C. Barrios (Porto Alegre, Brazil)
Centro de Pesquisa em Oncologia HSL, PUCRSAuthor Of 1 Presentation
- A. Chan (Nedlands, Australia)
- B. Moy (Boston, MA, United States of America)
- J. Mansi (London, United Kingdom)
- M. Gnant (Vienna, Austria)
- C. Barrios (Porto Alegre, Brazil)
- R. Separovic (Zagreb, Croatia)
- A. Guerrero-Zotano (Valencia, Spain)
- I. Gore (Birmingham, AL, United States of America)
- J. Smith (Portland, OR, United States of America)
- R. Bryce (Los Angeles, CA, United States of America)
- F. Xu (Los Angeles, CA, United States of America)
- A. Wong (Los Angeles, CA, United States of America)
- M. Martin (Madrid, Spain)
- F. Holmes (Houston, TX, United States of America)
45P - Long-term Efficacy of Neratinib in HER2-Positive Early-Stage Breast Cancer: Overall Survival and Central Nervous System Outcomes from the Phase 3 ExteNET Trial
Abstract
Background
Neratinib (Nerlynx®) is an irreversible pan-HER inhibitor that significantly improves invasive disease-free survival (iDFS) vs placebo as extended adjuvant therapy in HER2-positive (HER2+) early-stage breast cancer (eBC) after trastuzumab-based therapy. The phase III ExteNET trial (NCT00878709) showed an absolute iDFS benefit of 2.5% and distant disease-free survival benefit of 1.7% with neratinib after 5 years’ follow-up. The brain is a common first site of metastasis after HER2-directed adjuvant therapy for eBC. To date, no HER2-directed therapies have prevented central nervous system (CNS) metastases in this setting.
Methods
Women with HER2+ eBC who had completed adjuvant therapy (± neoadjuvant therapy) with trastuzumab + chemotherapy were randomized to oral neratinib 240 mg/d or placebo for 1y. OS was analyzed after 248 events (powered for the ITT population). CNS outcomes: cumulative incidence of CNS recurrences (time from randomization to CNS recurrence as first distant recurrence); CNS disease-free survival (CNS-DFS, time from randomization to any CNS recurrence or death from any cause). Cut-off dates: 5y (Mar 2017); OS (Jul 2019).
Results
2840 patients were randomized (1420 per group). After a median follow-up of 8.1y, 8y OS rates were 90.1% (95% CI 88.3‒91.6) for neratinib and 90.2% (95% CI 88.4‒91.7) for placebo (absolute difference –0.1%; stratified HR=0.95; 95% CI 0.75‒1.21; p=0.6914). At 5y, cumulative incidence of CNS recurrences was 1.3% (95% CI 0.8–2.1) with neratinib and 1.8% (95% CI 1.2–2.7) with placebo, and CNS-DFS rates were 97.5% (95% CI 96.4–98.3) and 96.4% (95% CI 95.2–97.4), respectively (HR=0.73; 95% CI 0.45–1.17). No new safety signals were reported.
Conclusions
There were fewer deaths with neratinib than placebo in ExteNET, but the results did not reach statistical significance. Long-term CNS outcomes at 5y were also improved with neratinib. Neratinib is the first HER2-directed agent to show a trend towards improved CNS outcomes in HER2+ eBC, providing further support for current NCCN guidelines that recommend neratinib-based therapy for brain metastases from HER2-positive breast cancer.

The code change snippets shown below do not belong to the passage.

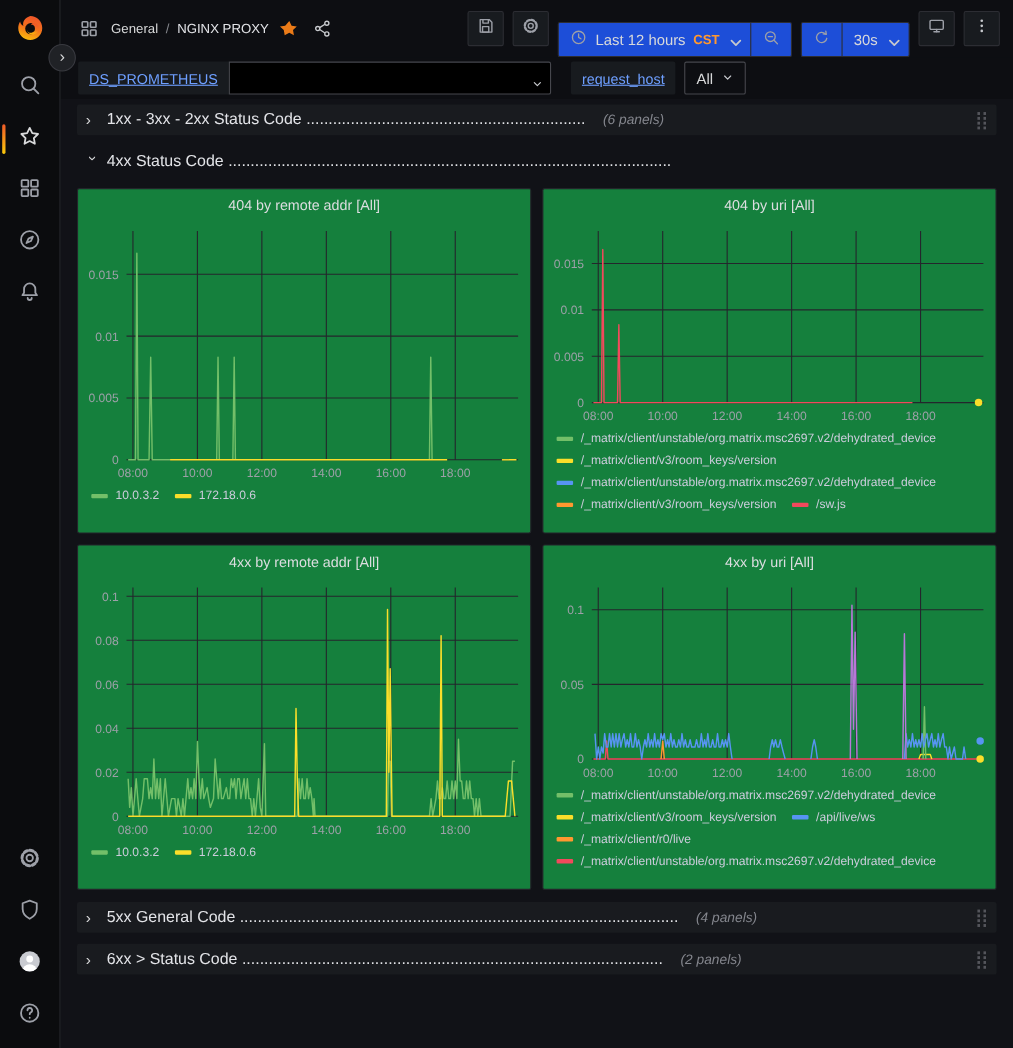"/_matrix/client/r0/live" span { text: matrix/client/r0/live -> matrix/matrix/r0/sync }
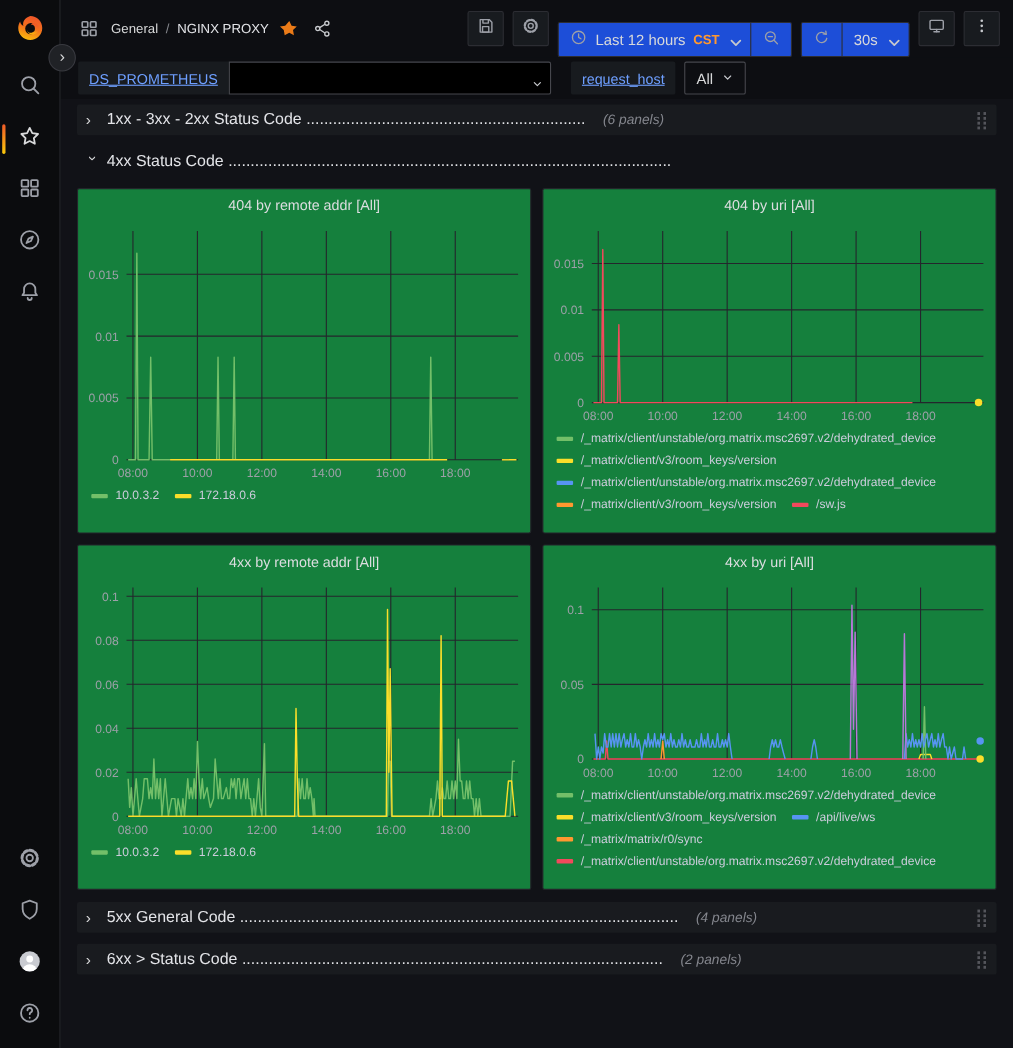"5xx General Code" span.row-title { text: General Code -> Status Last }
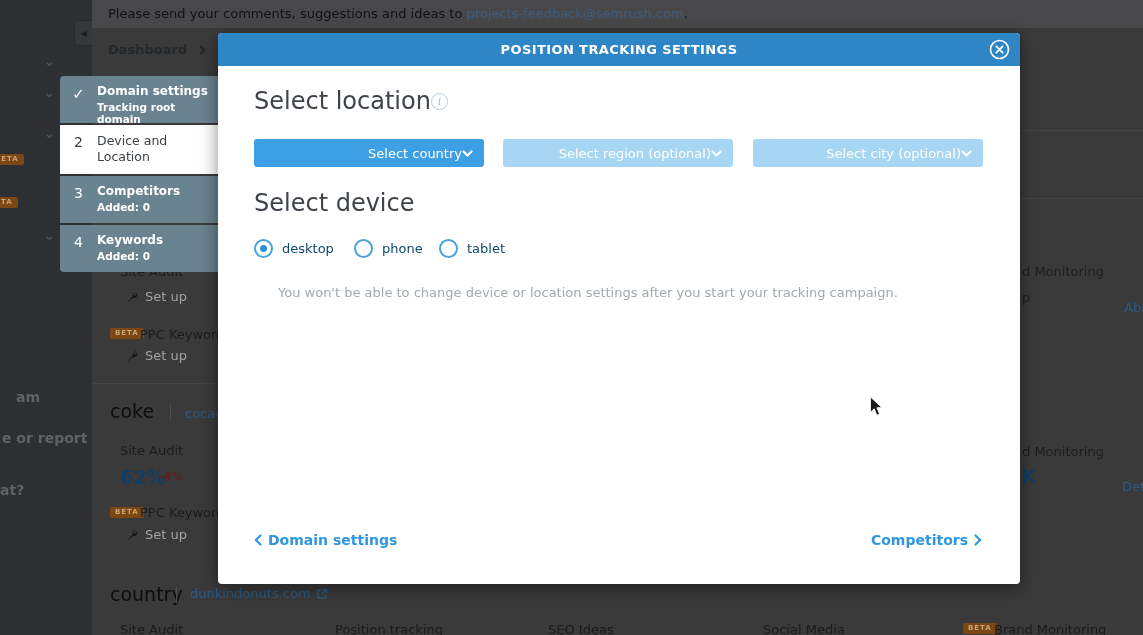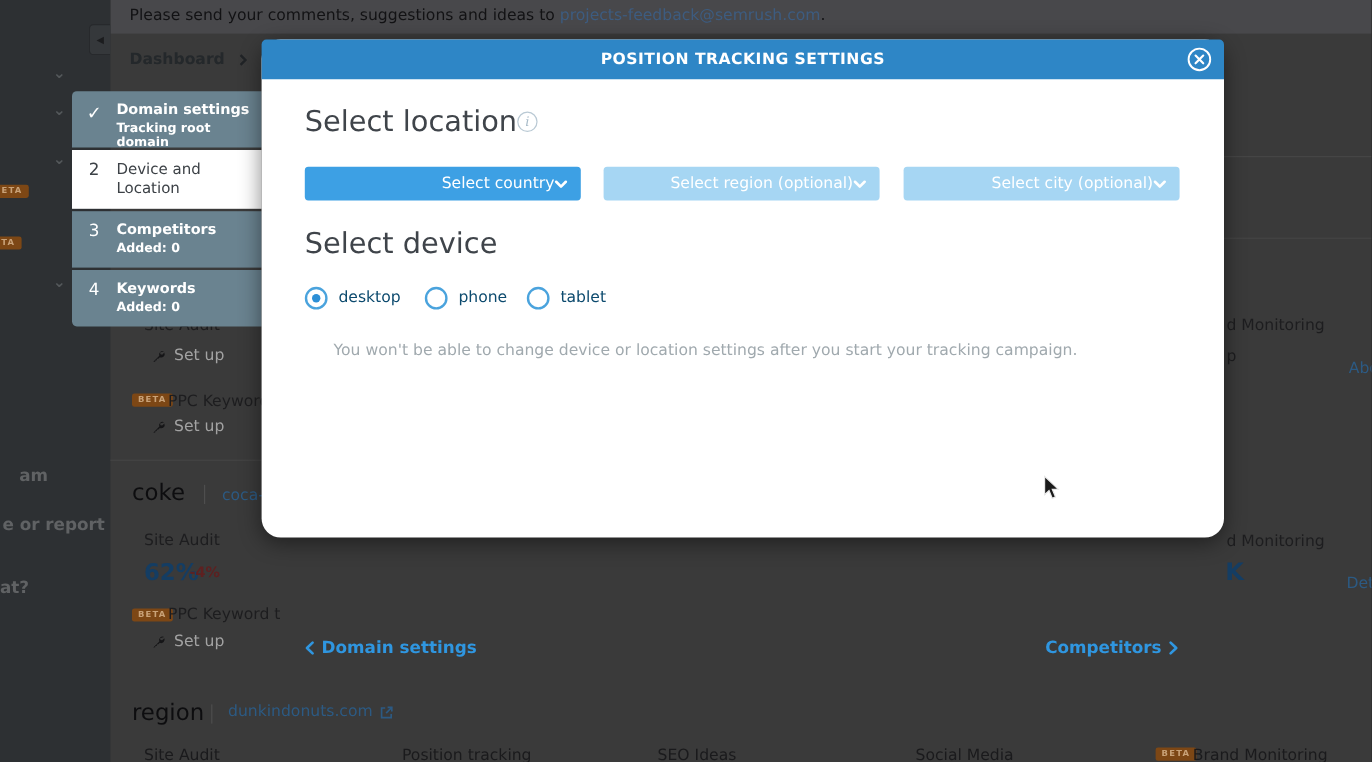"POSITION TRACKING SETTINGS" .modal { border-radius: 16px -> 4px; height: 415px -> 551px }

Clinical trial identification
NCT00878709.
Editorial acknowledgement
Lee Miller, Miller Medical Communications Ltd.
Legal entity responsible for the study
Puma Biotechnology Inc.
Funding
Puma Biotechnology Inc.
Disclosure
B. Moy, I. Gore: Research grant/Funding (institution): Puma Biotechnology Inc. R.P. Bryce, F. Xu, A. Wong: Shareholder/Stockholder/Stock options, Full/Part-time employment: Puma Biotechnology Inc. F.A. Holmes: Travel/Accommodation/Expenses: Puma Biotechnology Inc. All other authors have declared no conflicts of interest.